Prager Nationalgalerie veranstaltet letzte Ausstellung auf Schloss Zbraslav

r_2100x1400_radio_praha.png

Die Auswirkungen der globalen Finanzkrise sind auch in Tschechien allgegenwärtig. Das kleine Wort „sparen“ wird groß geschrieben, und das auch in der Kultur. Auch deshalb wird Schloss Zbraslav in den nächsten drei Monaten ein letztes Mal als Ausstellungsort genutzt.

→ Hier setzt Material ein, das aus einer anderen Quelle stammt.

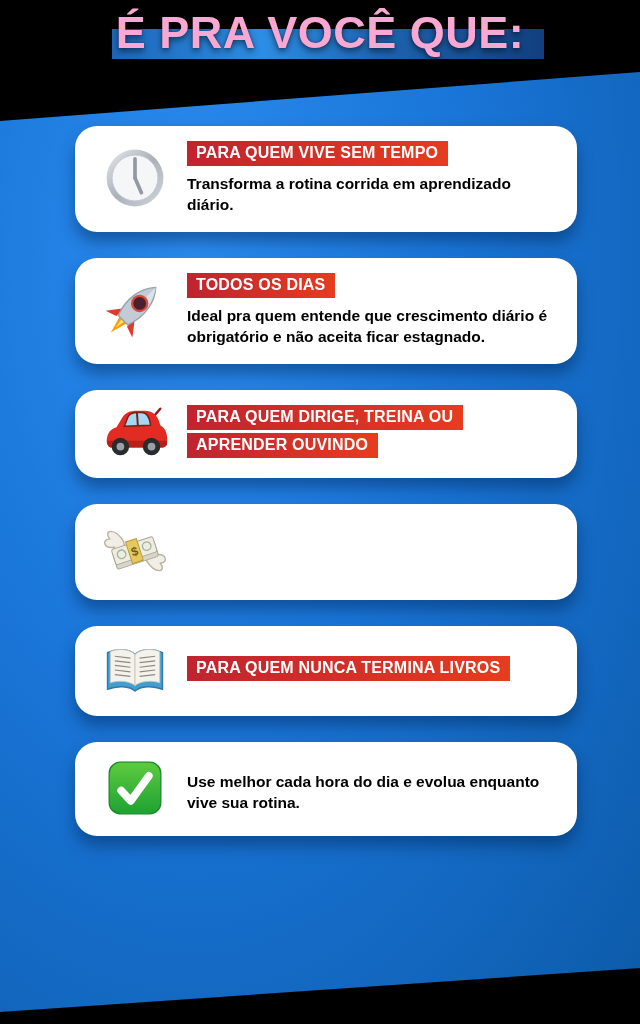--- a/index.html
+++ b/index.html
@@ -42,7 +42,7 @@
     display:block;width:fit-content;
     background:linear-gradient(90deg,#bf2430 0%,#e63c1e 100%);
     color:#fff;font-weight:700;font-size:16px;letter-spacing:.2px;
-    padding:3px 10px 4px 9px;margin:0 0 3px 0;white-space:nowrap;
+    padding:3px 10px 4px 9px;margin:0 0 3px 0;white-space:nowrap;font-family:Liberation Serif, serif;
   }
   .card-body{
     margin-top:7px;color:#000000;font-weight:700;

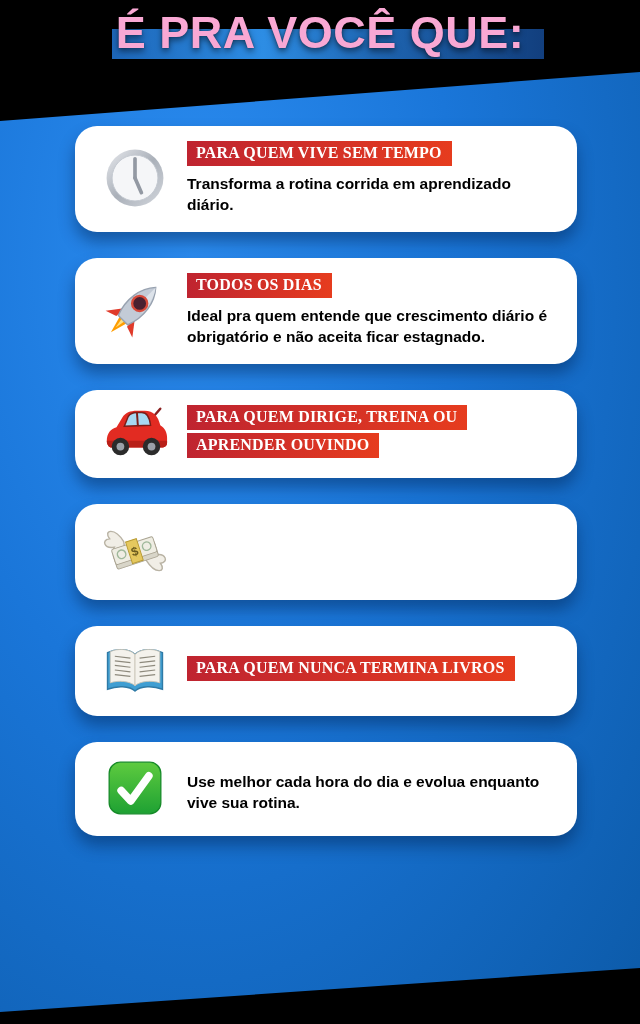--- a/index.html
+++ b/index.html
@@ -45,8 +45,8 @@
     padding:3px 10px 4px 9px;margin:0 0 3px 0;white-space:nowrap;font-family:Liberation Serif, serif;
   }
   .card-body{
-    margin-top:7px;color:#000000;font-weight:700;
-    font-size:15.5px;line-height:1.36;
+    margin-top:7px;color:#a21caf;font-weight:700;
+    font-size:15.5px;line-height:1.36;font-style:italic;
   }
 </style>
 </head>

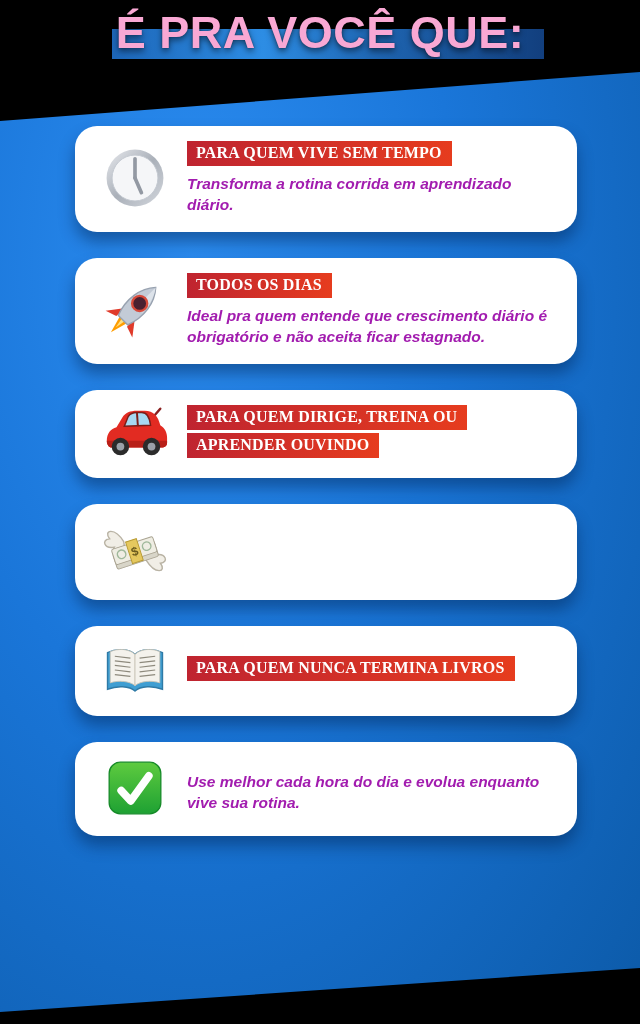--- a/index.html
+++ b/index.html
@@ -164,6 +164,7 @@
       </div>
       <div class="card-content">
         <span class="badge-line">PARA QUEM NUNCA TERMINA LIVROS</span>
+        <div class="card-body">Ouça no seu ritmo e absorva conhecimento sem frustração.</div>
       </div>
     </div>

Zu den Klängen japanischer Folklore wurde am zurückliegenden Samstag auf Schloss Zbraslav die Ausstellung „Japanische Landschaftsvisionen“ eröffnet.

„Es ist eine Ausstellung, die aus den Sammlungen der Prager Nationalgalerie und des Náprstek-Museums zusammengestellt wurde. Sie umfasst etwa 150 Exponate der japanischen Landschaftsmalerei“,

erläuterte Helena Honcoopova, die Direktorin für orientalische Sammlungen der Nationalgalerie, den rund 300 Gästen der Vernissage. Und Markéta Hánová, die Autorin der Ausstellung, fügte ergänzend hinzu:

„Aus den uns zugänglichen Werken zeigen wir jene Exponate, die die wichtigsten Themen und die ästhetischen Prinzipien der japanischen Landschaftsmalerei illustrieren.“

Die Ausstellung wird genau 100 Tage dauern. Dies ist symbolisch gemeint: Es sollen die letzten 100 Tage sein, in denen man eine Ausstellung der Nationalgalerie in den Räumen von Schloss Zbraslav bewundern kann. Helena Honcoopová nennt die Gründe:

„Nach 20 Jahren relativer Prosperität befinden wir uns jetzt, wie Sie wissen, in einer Phase der politischen und wirtschaftlichen Krise. Mehr denn je braucht die Nationalgalerie für ihre Veranstaltungen eine große Zahl von Besuchern. Deswegen haben wir beschlossen, Schloss Zbraslav als Veranstaltungsort aufzugeben. Unsere Ausstellungen wurden hier, mit Ausnahme von Vernissagen, leider oft nur von sehr wenigen Leuten besucht.“

Bis zum Nationalfeiertag am 6. Juli haben Interessenten also noch die Möglichkeit, das im Moldautal am Prager Stadtrand gelegene Schloss Zbraslav als Gäste einer Ausstellung zu besuchen. Danach soll hier die historische Bibliothek des Nationalmuseums untergebracht werden. Die Nationalgalerie plant jedoch im Gegenzug einen Ausstellungsraum im Stadtzentrum zugänglich zu machen: Ab Dezember will sie das Kinský-Palais auf dem Altstädter Ring für ihre Veranstaltungen nutzen.